The almond abscess or peritonsillar abscess is a severe inflammation of the tonsils in the throat. Various viruses and bacteria can cause acute tonsillitis (peritonsillar inflammation), which causes the tonsils to swell and begin to fester. As a secondary disease of peritonsillary inflammation, a tonsil abscess can occur, but this is only very rarely the case.
Almond abscesses occur when tonsillitis is not treated or the wrong antibiotics have been used for treatment. This can cause the inflammation to spread and an encapsulated collection of pus to form on one or both tonsils. The symptoms of tonsillar abscesses are similar to those of acute peritonsillitis.
Those affected suffer from severe difficulty swallowing, sore throat and fever. In some cases, the inflammation can also affect the nerves of the jaw muscles, making it impossible for patients to open their mouths properly. This symptom is called lockjaw.
A tonsil abscess is an absolute emergency that must be treated immediately by a doctor. To fight the infection, antibiotics are used, which must be highly dosed and are therefore often administered as an infusion. Very large abscesses must be surgically removed and the accumulated pus must be sucked out.

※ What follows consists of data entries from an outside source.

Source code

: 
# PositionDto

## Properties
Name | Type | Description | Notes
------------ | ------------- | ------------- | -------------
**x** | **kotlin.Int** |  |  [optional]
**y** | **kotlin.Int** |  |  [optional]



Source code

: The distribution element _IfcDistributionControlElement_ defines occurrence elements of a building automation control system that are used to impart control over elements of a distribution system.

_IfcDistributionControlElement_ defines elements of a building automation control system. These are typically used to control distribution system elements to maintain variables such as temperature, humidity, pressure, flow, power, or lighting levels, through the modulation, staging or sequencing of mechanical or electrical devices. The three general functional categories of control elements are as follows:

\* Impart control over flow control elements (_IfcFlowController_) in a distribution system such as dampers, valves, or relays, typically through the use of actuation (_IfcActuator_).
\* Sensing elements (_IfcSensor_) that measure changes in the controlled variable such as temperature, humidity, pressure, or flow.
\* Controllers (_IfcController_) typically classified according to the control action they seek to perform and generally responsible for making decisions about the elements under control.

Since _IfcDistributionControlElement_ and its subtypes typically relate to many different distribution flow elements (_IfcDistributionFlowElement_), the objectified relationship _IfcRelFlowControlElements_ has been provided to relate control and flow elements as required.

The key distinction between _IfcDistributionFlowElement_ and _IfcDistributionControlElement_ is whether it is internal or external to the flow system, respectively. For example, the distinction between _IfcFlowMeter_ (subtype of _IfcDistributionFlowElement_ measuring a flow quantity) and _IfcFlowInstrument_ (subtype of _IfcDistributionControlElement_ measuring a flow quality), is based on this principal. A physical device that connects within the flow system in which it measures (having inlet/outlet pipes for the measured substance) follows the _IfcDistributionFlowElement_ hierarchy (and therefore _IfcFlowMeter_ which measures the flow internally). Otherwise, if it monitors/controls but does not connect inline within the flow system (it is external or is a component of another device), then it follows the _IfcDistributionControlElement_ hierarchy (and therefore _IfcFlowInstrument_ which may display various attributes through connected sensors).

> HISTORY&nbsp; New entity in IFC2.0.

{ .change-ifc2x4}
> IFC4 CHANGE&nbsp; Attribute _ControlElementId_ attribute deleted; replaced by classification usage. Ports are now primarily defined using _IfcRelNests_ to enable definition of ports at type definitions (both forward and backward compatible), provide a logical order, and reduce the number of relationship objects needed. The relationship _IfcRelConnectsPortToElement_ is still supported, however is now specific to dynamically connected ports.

Development of abscesses in the throat after OP
In some cases, abscesses can also develop in the throat after major surgery (e.g. after removal of the palatal tonsils, the so-called tonsillectomy). Germs penetrate the wound caused by the operation and lead to infection. The pus formed in the process cannot drain away, accumulates in an encapsulated tissue cavity and an abscess develops.
Abscess on the palate
An abscess can also occur on the palate and is caused by various diseases of the oral cavity. Often, erupting wisdom teeth or inflammation of the gums lead to bacterial colonization of the tissue and the formation of encapsulated pus accumulations in the palate. A palatal abscess is very dangerous because the inflammation can break through into vessels that supply the brain with blood. An abscess in the oral cavity can therefore be life-threatening and must be treated immediately.